Outcomes Matter and Should Not Be Determined by the Intermediaries
If outcomes truly matter, how can we expect this insurance intermediary model to survive? The effects of reducing payments to providers and demanding they see more patients in less time, whether instituted directly or through network middlemen, while at the same time increasing premiums to employers and individuals does nothing to reduce the overall cost of healthcare, and certainly little if anything to improve healthcare outcomes. Critical things will get missed, fewer details will get documented, and the diagnosis and treatment codes for billing will become even more erroneous.
Sooner or later, the risks these intermediaries are creating for all facets of the healthcare system will become evident, and their inability to be able to continue to feed the monster of their own creation will become obvious to their shareholders.
This will make them more and more susceptible to competitive pressures, and proven healthcare outcome improvements driven by providers, governments, and consumers will eventually force their transformation, and possibly doom the health insurance intermediary model altogether.
Until then, healthcare costs will continue to rise with more of the costs being shifted to individuals as the financial intermediaries place further restrictions and burdens on providers, all in an effort to obviate coming clean about their inability to use data to establish the true costs and value of one treatment over another.
The true customers of healthcare providers, their patients, are those who should determine the value of a provider’s services, not intermediaries. Healthcare providers and their suppliers – such as the drug companies, PTs, imaging technology owners, etc. – must determine the degree to which the outcomes of an episode of healthcare were optimal or not. Determining what outcomes should be and what they actually turn out to be should be the purview of the providers.
Healthcare Providers Need to Wrest Control of Measuring Healthcare Results
The key will be for the healthcare providers to be able to understand what matters and actually contributes to desired and actual outcomes. Patient history, quality of life, duration of life, time to diagnosis, response to prescribed treatments, patient adherence, treatment efficacy, and functional outcomes are the base-line or the anti-to-play in these measurements.
If healthcare providers can make the shift toward taking more control over defining what outcomes mean and what it costs to achieve desired outcomes, then more providers might consider offering their own health plans. If all providers could see and understand the full patient picture, which includes financial as well as healthcare impacts, I believe they would be more likely to up us reduce or even eliminate the need for third-party billers and the payers.

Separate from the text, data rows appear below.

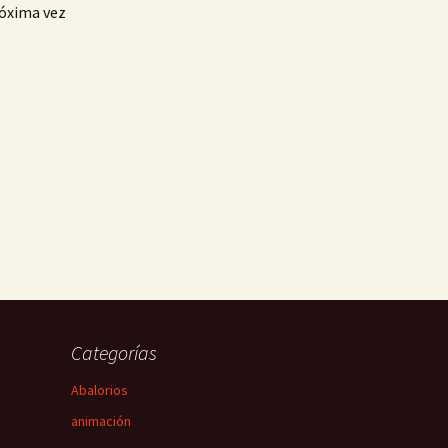
róxima vez
Categorías
Abalorios
animación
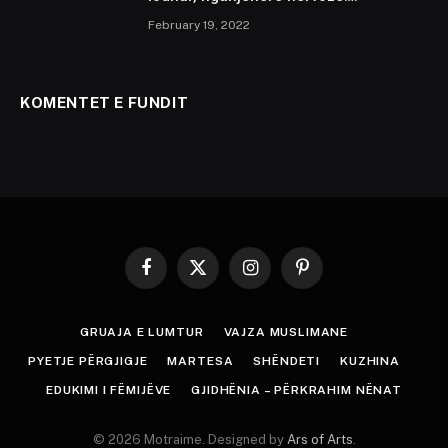
February 19, 2022
KOMENTET E FUNDIT
Facebook
X
Instagram
Pinterest
(Twitter)
GRUAJA E LUMTUR
VAJZA MUSLIMANE
PYETJE PËRGJIGJE
MARTESA
SHËNDETI
KUZHINA
EDUKIMI I FËMIJËVE
GJIDHËNIA – PËRKRAHIM NËNAT
© 2026 Motraime. Designed by
Ars of Arts
.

Health Insurance companies, which got their start by assessing and assuming risk, have gone to great lengths in recent years to insulate themselves from as much risk as possible. But over the next 10 years, we could see a major shift to defined contribution health benefits plans, similar to the recent shift in retirement plans from defined benefit to defined contribution. I am not advocating any particular solution or strategy, just pointing out that things cannot and will not stay the same.
Today, because of poor customer service, high premiums, and constant pressure on payments to providers, and especially PTs, I believe we are now seeing that a disintermediation process has begun. With new approaches to determining and measuring outcomes through a greater reliance on data, this pot is about to boil over.
Even though the healthcare insurance industry currently has Wizard of Oz-like power, betting on their survival seems to me to be a losing hand – maybe not in the short term, but definitely in the medium to long term.